Although one PT blogger - and mainstream American drug education - emphasizes abstinence uber alles, this approach is becoming increasingly detached from reality.

This post is a response to Is Marijuana Harmful? by Jann Gumbiner, Ph.D.

 

The Stanton Peele Addiction Website, October 20, 2009. This blog post also appeared on Stanton's Addiction in Society blog at PsychologyToday.com.

Is managing psychoactive substances an essential life skill?

I have read fellow PT blogger Jann Gumbiner's posts with interest. She speaks for America's temperance tradition, which is alive and - in some ways - stronger than ever, despite how obvious its failures are (100 million Americans have smoked marijuana, prescription drug abuse is the fastest growing form of dangerous drug use, half of 21-year-olds binge drink).

It seems that every adult she knows who drinks is a secret alcoholic. (My question for her, do you think alcohol plays a positive role in many people's lives?)

Then, in the obligatory American temperance lecture, she notes that kids are doomed to drink excessively, and perhaps to become alcoholic. (In this case, she engages in a prolonged discussion with one commenter who suggests teaching kids to drink moderately, a suggestion which seems to be the most novel idea she has ever heard.)
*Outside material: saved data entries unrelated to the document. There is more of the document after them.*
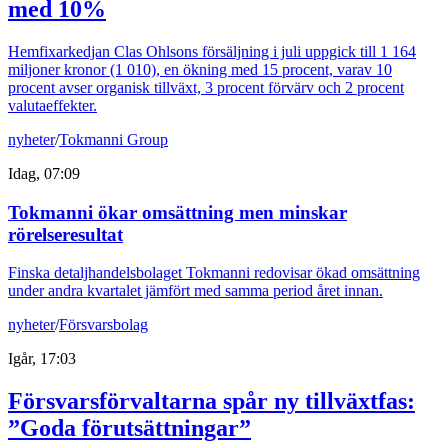
med 10%
Hemfixarkedjan Clas Ohlsons försäljning i juli uppgick till 1 164
miljoner kronor (1 010), en ökning med 15 procent, varav 10
procent avser organisk tillväxt, 3 procent förvärv och 2 procent
valutaeffekter.
nyheter
/
Tokmanni Group
Idag, 07:09
Tokmanni ökar omsättning men minskar
rörelseresultat
Finska detaljhandelsbolaget Tokmanni redovisar ökad omsättning
under andra kvartalet jämfört med samma period året innan.
nyheter
/
Försvarsbolag
Igår, 17:03
Försvarsförvaltarna spår ny tillväxtfas:
”Goda förutsättningar”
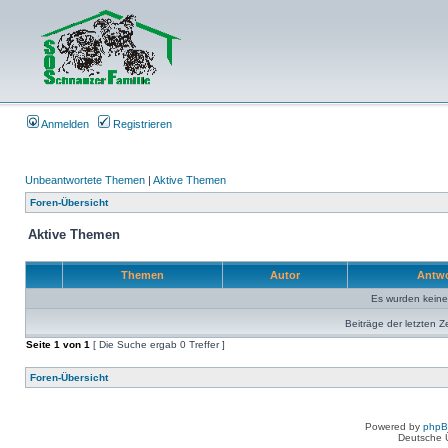
Anmelden
Registrieren
Unbeantwortete Themen
|
Aktive Themen
Foren-Übersicht
Aktive Themen
Themen
Autor
Antw
Es wurden kein
Beiträge der letzten Z
Seite
1
von
1
[ Die Suche ergab 0 Treffer ]
Foren-Übersicht
Powered by
php
Deutsche 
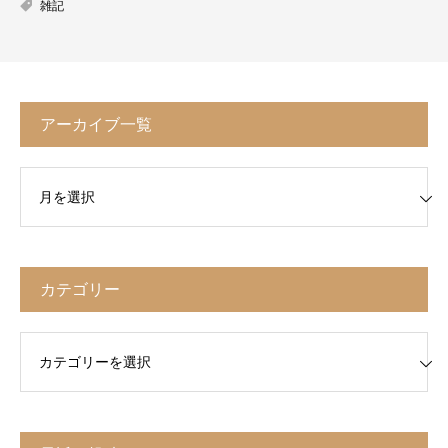
雑記
アーカイブ一覧
イブ一覧
カテゴリー
リー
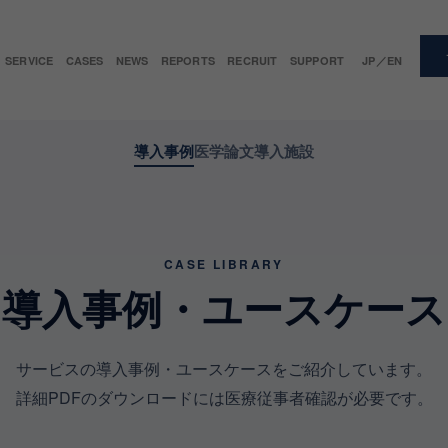
SERVICE
CASES
NEWS
REPORTS
RECRUIT
SUPPORT
JP／EN
導入事例
医学論文
導入施設
CASE LIBRARY
導入事例・ユースケース
サービスの導入事例・ユースケースをご紹介しています。
詳細PDFのダウンロードには医療従事者確認が必要です。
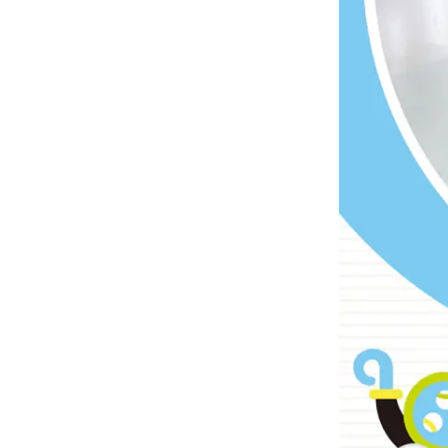
-
沙沙紙/布書
-
手搖鈴
-
安撫巾
-
安撫奶嘴
-
安撫玩偶
美國Copper Pearl│絲滑
超彈寶寶織品
美國OOLY｜玩美藝術創新
文具
德國Avenir Kids｜兒童藝
術手作玩具
德國Haku Yoka｜蜂蠟蠟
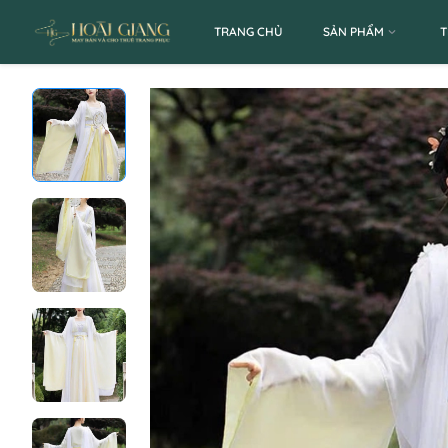
TRANG CHỦ
SẢN PHẨM
T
Now she queries readers about whether marijuana is unhealthy, indicating by her response (she thanks profusely the one commenter who points out the "marijuana is bad" page on the NIDA Web site) that the answer is "yes."

But her timing shows just how strange her neo-Temperance approach is. The Obama Administration has just ordered that the federal agents leave alone medical marijuana dispensaries and users in California and elsewhere (14 states now permit medical marijuana use, and almost as many more are currently considering doing so). Many people yolk medical marijuana to legalization of all marijuana use - which seems more likely than ever (California will have it on the ballot, the latest Gallup Poll says that 44% of all Americans, and a majority of Americans under 40, now favor legalization).

It is now completely obvious, if it wasn't before, that somehow, at some time (alcohol is legal - 90% of 21-year-olds have drunk) kids have to learn how to consume alcohol, that since marijuana use is now widely accepted some standards for moderate use of that drug need to be taught, and that since legal and illicit psychoactive pharmaceuticals permeate the lives of our youth, learning skills and attitudes that guide people in dealing with psychoactive substances is now an essential survival skill.; Indeed, I have written a book about this skill.

Preaching to young Americans not to drink or smoke marijuana is, at best, doomed to fail. At worse, it promotes the extreme ambivalence and dangerous use of these substances that marks our culture.